Criteria for successful implementation

When implementing an SSO/PC logon system that uses RFID, NFC or BLE for authentication, there are three aspects that require special attention to make the solution a sustainable success.

1. Flexibility through universal readers
A variety of card technologies are available on the international market, each with its own data formats, communication frequencies and security functions. For companies and organizations, this means that employee badges with different technologies may be in use—especially if multiple locations are maintained worldwide. However, most readers are only capable of reading a few card technologies. One solution is offered by multi-frequency readers, which are compatible with up to 60 common transponder technologies worldwide and certified for use in up to 110 countries. The universal devices, which solution provider Elatec has in its portfolio, for example, use RFID for authentication and access as well as NFC or BLE. This means that mobile devices can also be integrated into the system, providing the greatest possible flexibility for users.

A modern authentication solution that uses multi-frequency readers allows seamless integration of different applications into an organization's existing systems. Thus, multiple applications such as SSO, access control or time-and-attendance can be integrated. This ensures unified and time-saving management as well as maximum user convenience.
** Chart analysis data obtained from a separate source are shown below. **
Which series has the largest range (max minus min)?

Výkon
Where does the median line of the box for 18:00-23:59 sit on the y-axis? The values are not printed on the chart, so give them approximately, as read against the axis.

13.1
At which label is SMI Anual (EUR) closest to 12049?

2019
2. Reliable protection of networks and data
The readers used must be equipped against both physical manipulation and hacker attacks and support advanced encryption for high-security applications. Only then is a secure authentication process a given. However, to effectively and holistically secure such an authentication solution, it is not enough to look at the reader alone. It is necessary to include the complete system in the company's security concepts.
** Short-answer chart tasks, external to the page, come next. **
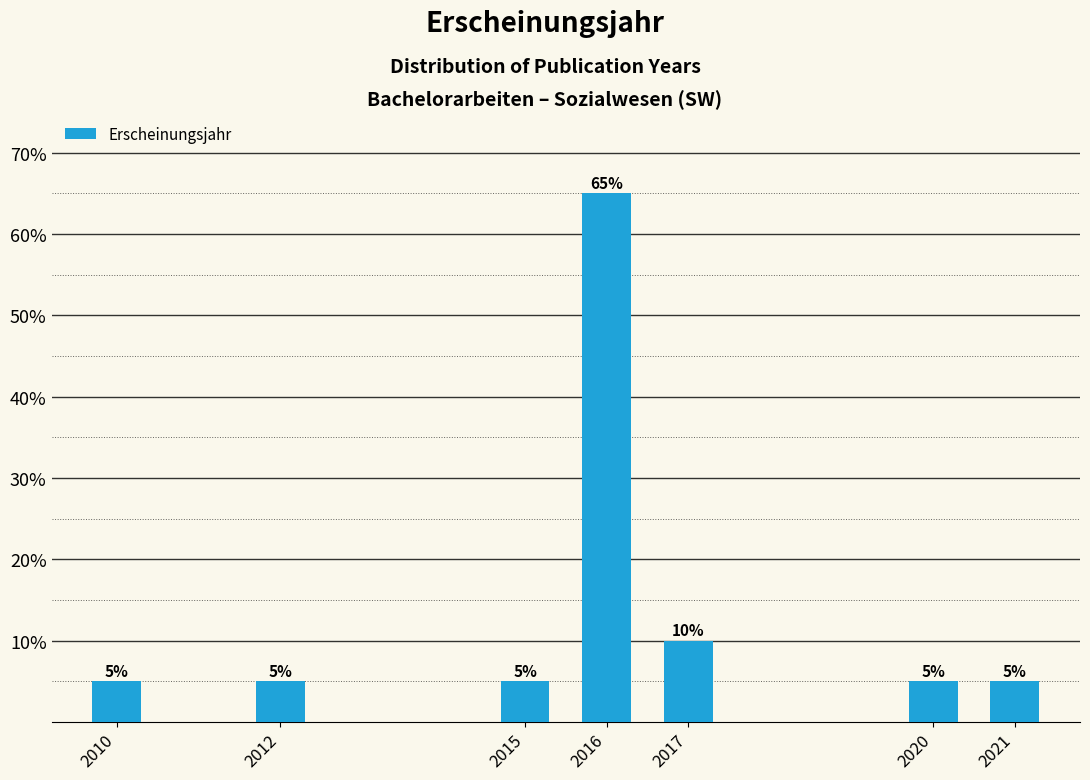

Reading left to right, transcribe all the data shown in this chart.

2010=5	2012=5	2015=5	2016=65	2017=10	2020=5	2021=5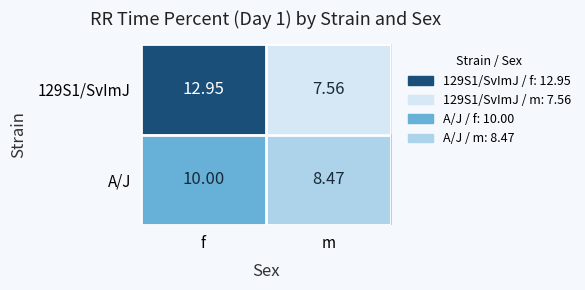

Which category has the lowest value in the 129S1/SvImJ series?

m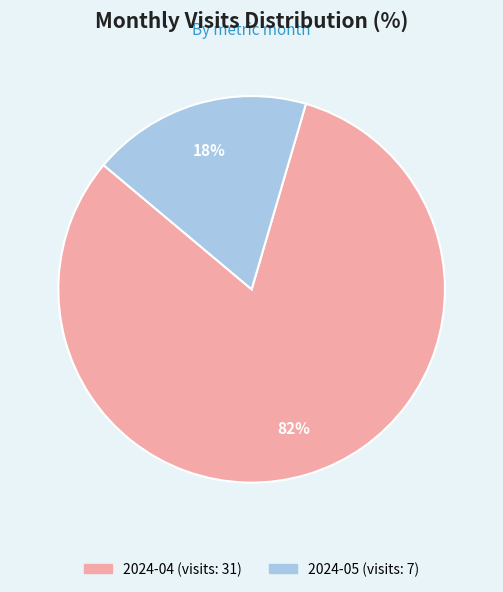

To the nearest percent, what portion does 2024-05 represent?

18%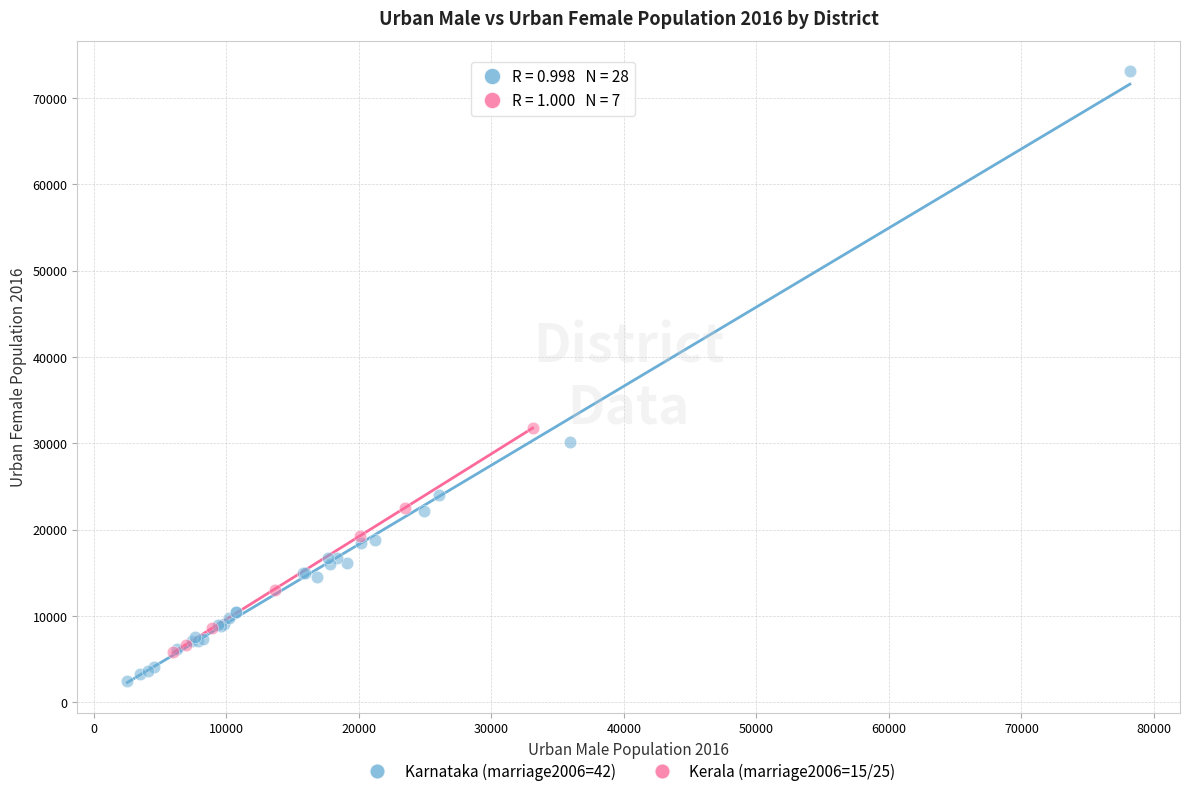

Which series reaches the maximum Y coordinate?

Karnataka (marriage2006=42)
3. Future-proofing in focus—thanks to remote updates and upgrades
Requirements and IT infrastructures change over time. Only with a flexible system that provides for optimizations, adaptations and upgrades will organizations be on the safe side in the future. Readers should therefore have a robust open programming interface that makes them adaptable and thus future-proof. This makes it possible to program readers to provide key functionality for sophisticated PC logon middleware and to meet new requirements in the future that may be unknown at this point in time. Especially for SSO/PC logon applications, a central remote configuration option is essential and of decisive advantage. It allows all installed readers to be updated centrally and cost-effectively—regardless of their number and locations. This means that the same level of security can always be guaranteed when working on the move as on the computer in the office.

How RFID, BLE and NFC work

RFID cards have an embedded chip (or tag) that consists of two main components:

• an integrated unit that can store and process information
• an antenna for transmitting or receiving a signal

Each RFID card has a unique set of data stored on it—for example, a number—which is used to identify the card and thus also the person carrying it. When a card with an embedded RFID tag is near an RFID reader, the reader sends out a radio signal to interrogate this data set. The signal activates the tag, which then uses this energy to tell the reader its unique ID.

Both NFC and BLE are technologies for contactless data exchange. Their main difference from RFID is that the information carriers (e.g., smartphones) are active radio transmitters and require a power source.

• NFC is based on high-frequency RFID technology (13.56 MHz) and enables contactless data exchange in nearfield communication (<10 cm)
• BLE is a short-range radio technology for distances of up to ten meters in the 2.4 GHz frequency range

When smartphones are used for user authentication and access control, they act as card emulators and send a unique user ID to the reader.